### TASK PROMPT
Could you extract every line of text from the records below, word for word and in the same order, leaving the pictures out of your answer?

### EXERCISE DATA
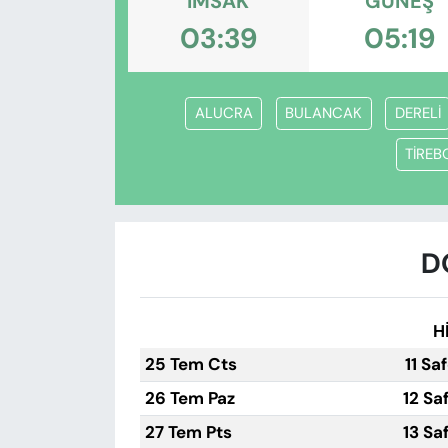
İMSAK
GÜNEŞ
KADIN
03:39
05:19
SAĞLIK
SPOR
ALUCRA
BULANCAK
DERELİ
TİREB
KÜLTÜR-SANAT
MAGAZİN
D
ÖZEL HABER
YAZAR KÖŞESİ
H
25 Tem Cts
11 Sa
SİYASET
26 Tem Paz
12 Sa
VAN VE DİYARBAKIR HABERLERİ
27 Tem Pts
13 Sa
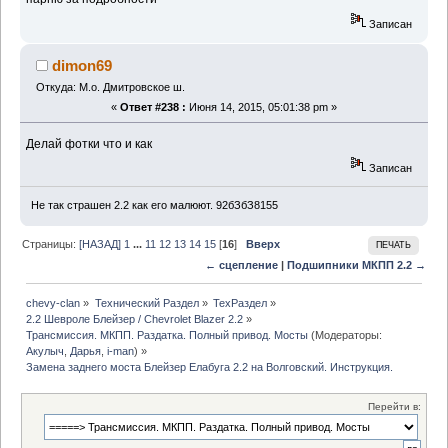
Записан
dimon69
Откуда: М.о. Дмитровское ш.
«
Ответ #238 :
Июня 14, 2015, 05:01:38 pm »
Делай фотки что и как
Записан
Не так страшен 2.2 как его малюют. 92бЗбЗ8155
Страницы:
[НАЗАД]
1
...
11
12
13
14
15
[
16
]
Вверх
ПЕЧАТЬ
← сцепление
|
Подшипники МКПП 2.2 →
chevy-clan
»
Технический Раздел
»
ТехРаздел
»
2.2 Шевроле Блейзер / Chevrolet Blazer 2.2
»
Трансмиссия. МКПП. Раздатка. Полный привод. Мосты
(Модераторы:
Акулыч
,
Дарья
,
i-man
) »
Замена заднего моста Блейзер Елабуга 2.2 на Волговский. Инструкция.
Перейти в:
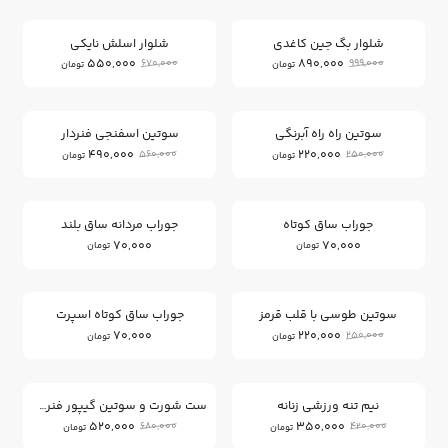
17
10
%
%
شلوار بگ جین کاغدی
شلوار اسلش نایکی
550,000
890,000
670,000
999,000
تومان
تومان
12
12
%
%
سوتین راه راه آبرنگی
سوتین اسفنجی فنردار
490,000
220,000
560,000
250,000
تومان
تومان
جوراب ساق کوتاه
جوراب مردانه ساق بلند
70,000
70,000
تومان
تومان
12
%
سوتین طوسی با قلب قرمز
جوراب ساق کوتاه اسپرت
70,000
220,000
250,000
تومان
تومان
23
16
%
%
نیم تنه ورزشی زنانه
ست شورت و سوتین گیپور فنردار
520,000
350,000
680,000
420,000
تومان
تومان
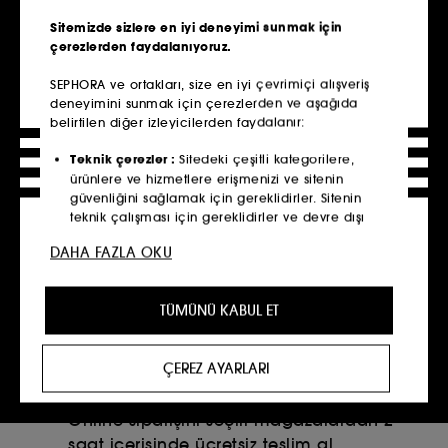
Sitemizde sizlere en iyi deneyimi sunmak için
çerezlerden faydalanıyoruz.​
SEPHORA ve ortakları, size en iyi çevrimiçi alışveriş
deneyimini sunmak için çerezlerden ve aşağıda
belirtilen diğer izleyicilerden faydalanır:​
Teknik çerezler :
Sitedeki çeşitli kategorilere,
ürünlere ve hizmetlere erişmenizi ve sitenin
güvenliğini sağlamak için gereklidirler. Sitenin
teknik çalışması için gereklidirler ve devre dışı
Sephora haberlerini ve tekliflerini ilk önce sen
bırakılamazlar.​
DAHA FAZLA OKU
öğren!
Kişiselleştirme çerezleri
:
Tercihlerinize en uygun
ürün, hizmet ve içeriği önererek size gelişmiş ve
Şimdi abone olun!
TÜMÜNÜ KABUL ET
kişiselleştirilmiş bir deneyimin yanı sıra profilinize
özel promosyon teklifleri sunmamıza yardımcı
olurlar.
ÇEREZ AYARLARI
Sosyal ağ ve reklam çerezleri
:
Bunlar,
Tıkla, Mağazadan Al
görüntülediğiniz sayfalara, tarama geçmişinize ve
Online siparişini seçili mağazalardan 2
etkileşim geçmişinize dayalı olarak üçüncü taraf
saat içerisinde ücretsiz teslim al
siteler ve sosyal ağlar dahil olmak üzere reklamlar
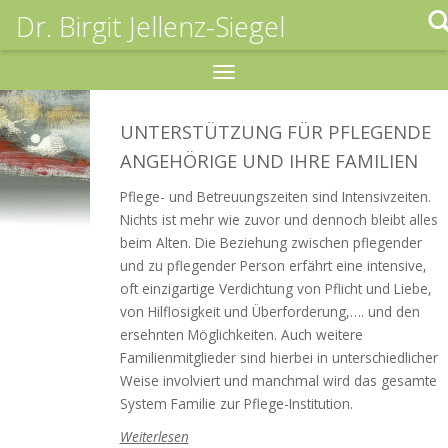
Dr. Birgit Jellenz-Siegel
Toggle
navigation
UNTERSTÜTZUNG FÜR PFLEGENDE
ANGEHÖRIGE UND IHRE FAMILIEN
Pflege- und Betreuungszeiten sind Intensivzeiten.
Nichts ist mehr wie zuvor und dennoch bleibt alles
beim Alten. Die Beziehung zwischen pflegender
und zu pflegender Person erfährt eine intensive,
oft einzigartige Verdichtung von Pflicht und Liebe,
von Hilflosigkeit und Überforderung,…. und den
ersehnten Möglichkeiten. Auch weitere
Familienmitglieder sind hierbei in unterschiedlicher
Weise involviert und manchmal wird das gesamte
System Familie zur Pflege-Institution.
Weiterlesen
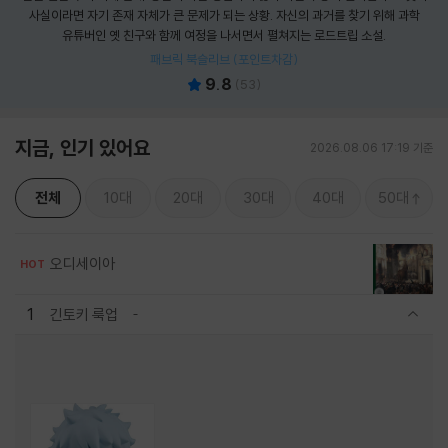
사실이라면 자기 존재 자체가 큰 문제가 되는 상황. 자신의 과거를 찾기 위해 과학
유튜버인 옛 친구와 함께 여정을 나서면서 펼쳐지는 로드트립 소설.
패브릭 북슬리브 (포인트차감)
9.8
(
53
)
지금, 인기 있어요
2026.08.06 17:19 기준
전체
10대
20대
30대
40대
50대
오디세이아
HOT
1
긴토키 룩업
관련상품 보이기/감축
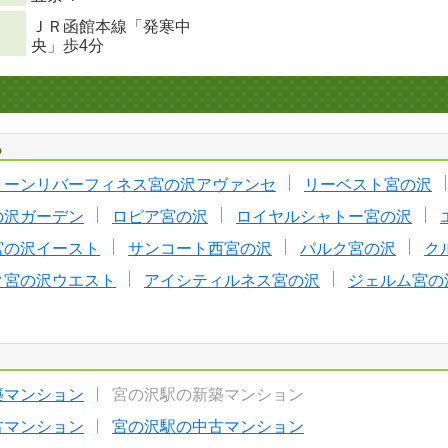
ＪＲ函館本線「発寒中
央」歩4分
る
リーンリバーフィネス宮の沢アヴァンセ
リーベスト宮の沢
の沢ガーデン
ロピア宮の沢
ロイヤルシャトー宮の沢
宮の沢イースト
サンコート西宮の沢
パルク宮の沢
ク
ク宮の沢ウエスト
アイシティルネス宮の沢
ジェルム宮の
築マンション
宮の沢駅の新築マンション
古マンション
宮の沢駅の中古マンション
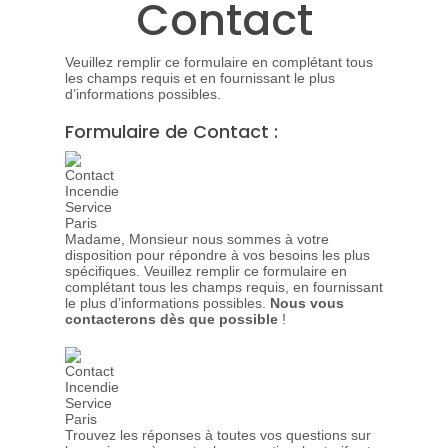
Contact
Veuillez remplir ce formulaire en complétant tous
les champs requis et en fournissant le plus
d’informations possibles.
Formulaire de Contact :
Madame, Monsieur nous sommes à votre
disposition pour répondre à vos besoins les plus
spécifiques. Veuillez remplir ce formulaire en
complétant tous les champs requis, en fournissant
le plus d’informations possibles.
Nous vous
contacterons dès que possible
!
Trouvez les réponses à toutes vos questions sur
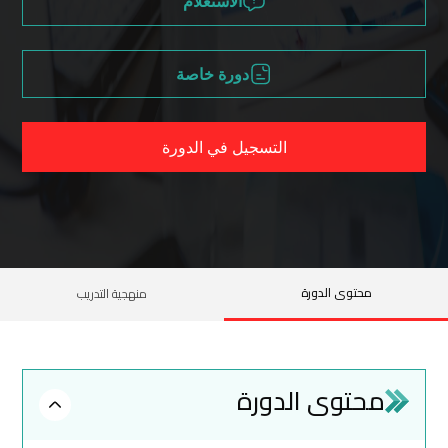
الاستعلام
دورة خاصة
التسجيل في الدورة
محتوى الدورة
منهجية التدريب
محتوى الدورة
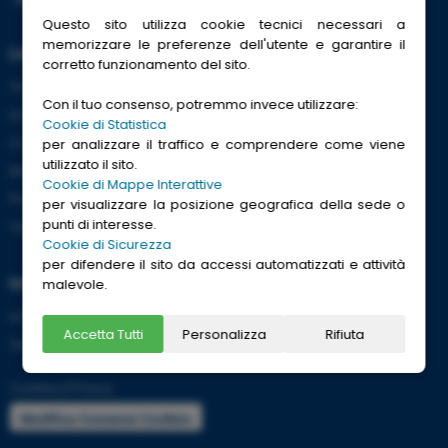
Questo sito utilizza cookie tecnici necessari a
memorizzare le preferenze dell'utente e garantire il
Link Utili
corretto funzionamento del sito.
Trenitalia
Con il tuo consenso, potremmo invece utilizzare:
ACI
Cookie di Statistica
CCISS
per analizzare il traffico e comprendere come viene
utilizzato il sito.
Meteo
Cookie di Mappe Interattive
Passaporti
per visualizzare la posizione geografica della sede o
punti di interesse.
Viaggi Sicuri
Cookie di Sicurezza
per difendere il sito da accessi automatizzati e attività
Informazioni
malevole.
Info utili per viaggiare tranquilli
Accetta Tutti
Personalizza
Rifiuta
Termini e condizioni
Cookies
|
Privacy
Modifica Consensi Cookies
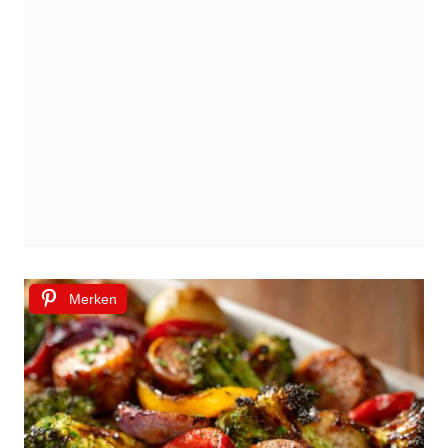
Merken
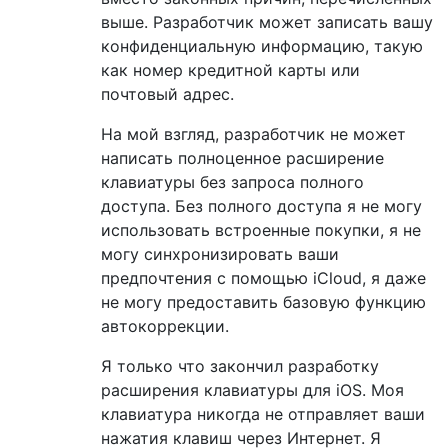
выше. Разработчик может записать вашу
конфиденциальную информацию, такую ​​
как номер кредитной карты или
почтовый адрес.
На мой взгляд, разработчик не может
написать полноценное расширение
клавиатуры без запроса полного
доступа. Без полного доступа я не могу
использовать встроенные покупки, я не
могу синхронизировать ваши
предпочтения с помощью iCloud, я даже
не могу предоставить базовую функцию
автокоррекции.
Я только что закончил разработку
расширения клавиатуры для iOS. Моя
клавиатура никогда не отправляет ваши
нажатия клавиш через Интернет. Я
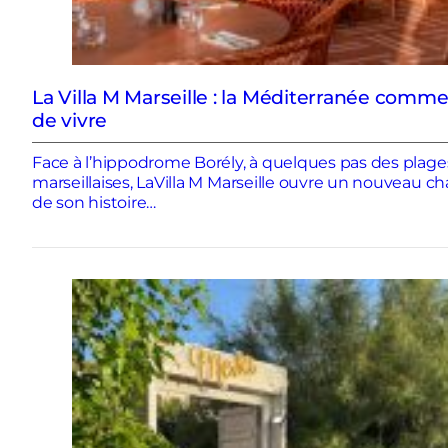
La Villa M Marseille : la Méditerranée comme
de vivre
Face à l’hippodrome Borély, à quelques pas des plage
marseillaises, LaVilla M Marseille ouvre un nouveau ch
de son histoire…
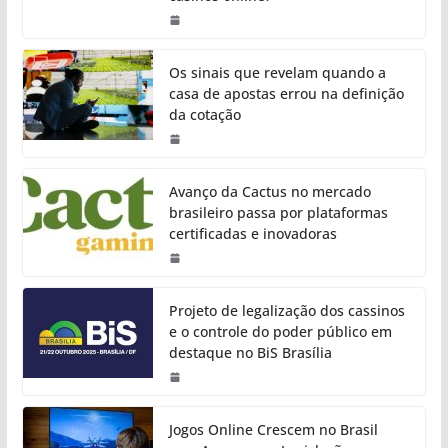
Os sinais que revelam quando a
casa de apostas errou na definição
da cotação
Avanço da Cactus no mercado
brasileiro passa por plataformas
certificadas e inovadoras
Projeto de legalização dos cassinos
e o controle do poder público em
destaque no BiS Brasília
Jogos Online Crescem no Brasil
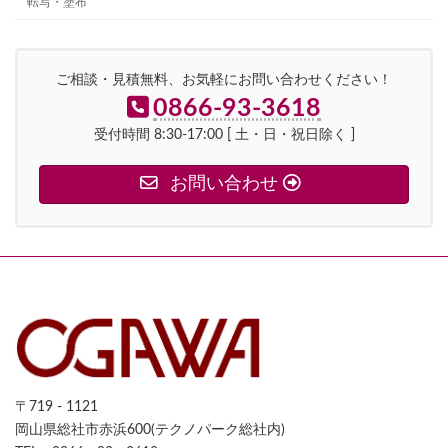
転写・塗布
ご相談・見積無料、お気軽にお問い合わせください！
0866-93-3618
受付時間 8:30-17:00 [ 土・日・祝日除く ]
お問い合わせ
〒719 - 1121
岡山県総社市赤浜600(テクノパーク総社内)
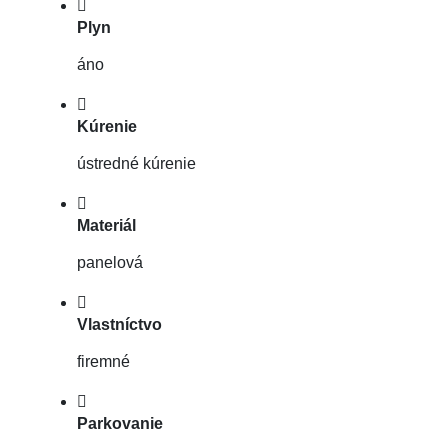
Plyn
áno
Kúrenie
ústredné kúrenie
Materiál
panelová
Vlastníctvo
firemné
Parkovanie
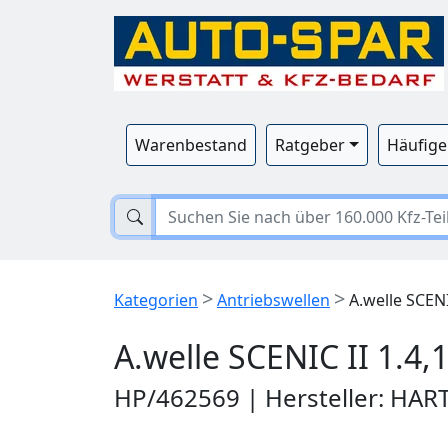
Warenbestand
Ratgeber
Häufige
>
>
Kategorien
Antriebswellen
A.welle SCENIC
A.welle SCENIC II 1.4,1
HP/462569 | Hersteller: HAR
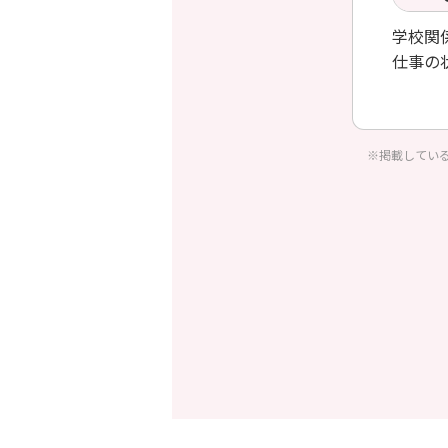
学校関
仕事の
ティク
※掲載してい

### ANSWER TO THE EXERCISE
İMSAK
GÜNEŞ
KADIN
03:39
05:19
SAĞLIK
SPOR
ALUCRA
BULANCAK
DERELİ
TİREB
KÜLTÜR-SANAT
MAGAZİN
D
ÖZEL HABER
YAZAR KÖŞESİ
H
25 Tem Cts
11 Sa
SİYASET
26 Tem Paz
12 Sa
VAN VE DİYARBAKIR HABERLERİ
27 Tem Pts
13 Sa
Записан
dimon69
Откуда: М.о. Дмитровское ш.
«
Ответ #238 :
Июня 14, 2015, 05:01:38 pm »
Делай фотки что и как
Записан
Не так страшен 2.2 как его малюют. 92бЗбЗ8155
Страницы:
[НАЗАД]
1
...
11
12
13
14
15
[
16
]
Вверх
ПЕЧАТЬ
← сцепление
|
Подшипники МКПП 2.2 →
chevy-clan
»
Технический Раздел
»
ТехРаздел
»
2.2 Шевроле Блейзер / Chevrolet Blazer 2.2
»
Трансмиссия. МКПП. Раздатка. Полный привод. Мосты
(Модераторы:
Акулыч
,
Дарья
,
i-man
) »
Замена заднего моста Блейзер Елабуга 2.2 на Волговский. Инструкция.
Перейти в:
17
10
%
%
شلوار بگ جین کاغدی
شلوار اسلش نایکی
550,000
890,000
670,000
999,000
تومان
تومان
12
12
%
%
سوتین راه راه آبرنگی
سوتین اسفنجی فنردار
490,000
220,000
560,000
250,000
تومان
تومان
جوراب ساق کوتاه
جوراب مردانه ساق بلند
70,000
70,000
تومان
تومان
12
%
سوتین طوسی با قلب قرمز
جوراب ساق کوتاه اسپرت
70,000
220,000
250,000
تومان
تومان
23
16
%
%
نیم تنه ورزشی زنانه
ست شورت و سوتین گیپور فنردار
520,000
350,000
680,000
420,000
تومان
تومان
Sitemizde sizlere en iyi deneyimi sunmak için
çerezlerden faydalanıyoruz.​
SEPHORA ve ortakları, size en iyi çevrimiçi alışveriş
deneyimini sunmak için çerezlerden ve aşağıda
belirtilen diğer izleyicilerden faydalanır:​
Teknik çerezler :
Sitedeki çeşitli kategorilere,
ürünlere ve hizmetlere erişmenizi ve sitenin
güvenliğini sağlamak için gereklidirler. Sitenin
teknik çalışması için gereklidirler ve devre dışı
Sephora haberlerini ve tekliflerini ilk önce sen
bırakılamazlar.​
DAHA FAZLA OKU
öğren!
Kişiselleştirme çerezleri
:
Tercihlerinize en uygun
ürün, hizmet ve içeriği önererek size gelişmiş ve
Şimdi abone olun!
TÜMÜNÜ KABUL ET
kişiselleştirilmiş bir deneyimin yanı sıra profilinize
özel promosyon teklifleri sunmamıza yardımcı
olurlar.
ÇEREZ AYARLARI
Sosyal ağ ve reklam çerezleri
:
Bunlar,
Tıkla, Mağazadan Al
görüntülediğiniz sayfalara, tarama geçmişinize ve
Online siparişini seçili mağazalardan 2
etkileşim geçmişinize dayalı olarak üçüncü taraf
saat içerisinde ücretsiz teslim al
siteler ve sosyal ağlar dahil olmak üzere reklamlar
Dr. Birgit Jellenz-Siegel
Toggle
navigation
UNTERSTÜTZUNG FÜR PFLEGENDE
ANGEHÖRIGE UND IHRE FAMILIEN
Pflege- und Betreuungszeiten sind Intensivzeiten.
Nichts ist mehr wie zuvor und dennoch bleibt alles
beim Alten. Die Beziehung zwischen pflegender
und zu pflegender Person erfährt eine intensive,
oft einzigartige Verdichtung von Pflicht und Liebe,
von Hilflosigkeit und Überforderung,…. und den
ersehnten Möglichkeiten. Auch weitere
Familienmitglieder sind hierbei in unterschiedlicher
Weise involviert und manchmal wird das gesamte
System Familie zur Pflege-Institution.
Weiterlesen
사실이라면 자기 존재 자체가 큰 문제가 되는 상황. 자신의 과거를 찾기 위해 과학
유튜버인 옛 친구와 함께 여정을 나서면서 펼쳐지는 로드트립 소설.
패브릭 북슬리브 (포인트차감)
9.8
(
53
)
지금, 인기 있어요
2026.08.06 17:19 기준
전체
10대
20대
30대
40대
50대
오디세이아
HOT
1
긴토키 룩업
관련상품 보이기/감축
ＪＲ函館本線「発寒中
央」歩4分
る
リーンリバーフィネス宮の沢アヴァンセ
リーベスト宮の沢
の沢ガーデン
ロピア宮の沢
ロイヤルシャトー宮の沢
宮の沢イースト
サンコート西宮の沢
パルク宮の沢
ク
ク宮の沢ウエスト
アイシティルネス宮の沢
ジェルム宮の
築マンション
宮の沢駅の新築マンション
古マンション
宮の沢駅の中古マンション
Contact
Veuillez remplir ce formulaire en complétant tous
les champs requis et en fournissant le plus
d’informations possibles.
Formulaire de Contact :
Madame, Monsieur nous sommes à votre
disposition pour répondre à vos besoins les plus
spécifiques. Veuillez remplir ce formulaire en
complétant tous les champs requis, en fournissant
le plus d’informations possibles.
Nous vous
contacterons dès que possible
!
Trouvez les réponses à toutes vos questions sur
الاستعلام
دورة خاصة
التسجيل في الدورة
محتوى الدورة
منهجية التدريب
محتوى الدورة
Questo sito utilizza cookie tecnici necessari a
memorizzare le preferenze dell'utente e garantire il
Link Utili
corretto funzionamento del sito.
Trenitalia
Con il tuo consenso, potremmo invece utilizzare:
ACI
Cookie di Statistica
CCISS
per analizzare il traffico e comprendere come viene
utilizzato il sito.
Meteo
Cookie di Mappe Interattive
Passaporti
per visualizzare la posizione geografica della sede o
punti di interesse.
Viaggi Sicuri
Cookie di Sicurezza
per difendere il sito da accessi automatizzati e attività
Informazioni
malevole.
Info utili per viaggiare tranquilli
Accetta Tutti
Personalizza
Rifiuta
Termini e condizioni
Cookies
|
Privacy
Modifica Consensi Cookies
Merken
выше. Разработчик может записать вашу
конфиденциальную информацию, такую ​​
как номер кредитной карты или
почтовый адрес.
На мой взгляд, разработчик не может
написать полноценное расширение
клавиатуры без запроса полного
доступа. Без полного доступа я не могу
использовать встроенные покупки, я не
могу синхронизировать ваши
предпочтения с помощью iCloud, я даже
не могу предоставить базовую функцию
автокоррекции.
Я только что закончил разработку
расширения клавиатуры для iOS. Моя
клавиатура никогда не отправляет ваши
нажатия клавиш через Интернет. Я
La Villa M Marseille : la Méditerranée comme
de vivre
Face à l’hippodrome Borély, à quelques pas des plage
marseillaises, LaVilla M Marseille ouvre un nouveau ch
de son histoire…
Os sinais que revelam quando a
casa de apostas errou na definição
da cotação
Avanço da Cactus no mercado
brasileiro passa por plataformas
certificadas e inovadoras
Projeto de legalização dos cassinos
e o controle do poder público em
destaque no BiS Brasília
Jogos Online Crescem no Brasil
転写・塗布
ご相談・見積無料、お気軽にお問い合わせください！
0866-93-3618
受付時間 8:30-17:00 [ 土・日・祝日除く ]
お問い合わせ
〒719 - 1121
岡山県総社市赤浜600(テクノパーク総社内)
Plyn
áno
Kúrenie
ústredné kúrenie
Materiál
panelová
Vlastníctvo
firemné
Parkovanie
Warenbestand
Ratgeber
Häufige
>
>
Kategorien
Antriebswellen
A.welle SCENIC
A.welle SCENIC II 1.4,1
HP/462569 | Hersteller: HAR
学校関
仕事の
ティク
※掲載してい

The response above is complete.